*Task item*.
List each line of the data that holds the string "imgur", please.

*Data*.
Content starts

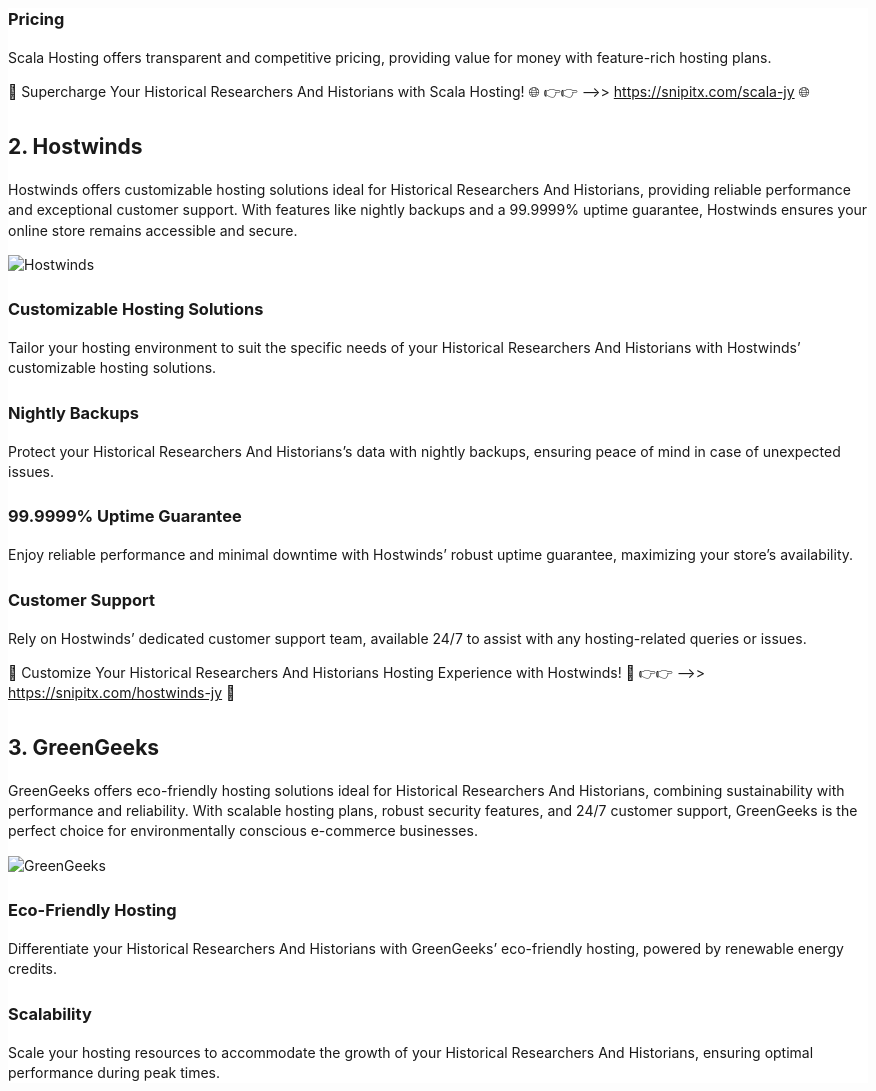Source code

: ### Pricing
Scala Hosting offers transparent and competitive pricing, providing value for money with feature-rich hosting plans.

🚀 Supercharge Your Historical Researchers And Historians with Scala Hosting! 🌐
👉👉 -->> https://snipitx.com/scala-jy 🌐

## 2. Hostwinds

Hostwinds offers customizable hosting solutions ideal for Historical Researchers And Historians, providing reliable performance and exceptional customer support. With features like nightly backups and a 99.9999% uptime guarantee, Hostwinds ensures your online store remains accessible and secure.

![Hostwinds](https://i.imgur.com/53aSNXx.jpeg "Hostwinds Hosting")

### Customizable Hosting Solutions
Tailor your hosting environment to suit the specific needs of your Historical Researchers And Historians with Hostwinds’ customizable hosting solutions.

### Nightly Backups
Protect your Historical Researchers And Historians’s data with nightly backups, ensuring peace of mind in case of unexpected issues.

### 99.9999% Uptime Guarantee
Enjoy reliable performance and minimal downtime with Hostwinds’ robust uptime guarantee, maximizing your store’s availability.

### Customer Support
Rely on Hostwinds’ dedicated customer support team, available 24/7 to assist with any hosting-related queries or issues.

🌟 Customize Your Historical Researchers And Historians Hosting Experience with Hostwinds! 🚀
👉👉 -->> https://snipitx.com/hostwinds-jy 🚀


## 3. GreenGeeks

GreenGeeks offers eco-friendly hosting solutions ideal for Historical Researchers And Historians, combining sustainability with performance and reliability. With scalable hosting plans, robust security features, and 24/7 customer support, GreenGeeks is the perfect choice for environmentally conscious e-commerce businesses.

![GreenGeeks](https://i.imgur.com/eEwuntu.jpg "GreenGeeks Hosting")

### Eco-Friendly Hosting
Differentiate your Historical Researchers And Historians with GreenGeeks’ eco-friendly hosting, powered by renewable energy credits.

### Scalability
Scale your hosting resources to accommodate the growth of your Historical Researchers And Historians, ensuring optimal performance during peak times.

Content ends

*Final answer*.
![Hostwinds](https://i.imgur.com/53aSNXx.jpeg "Hostwinds Hosting")
![GreenGeeks](https://i.imgur.com/eEwuntu.jpg "GreenGeeks Hosting")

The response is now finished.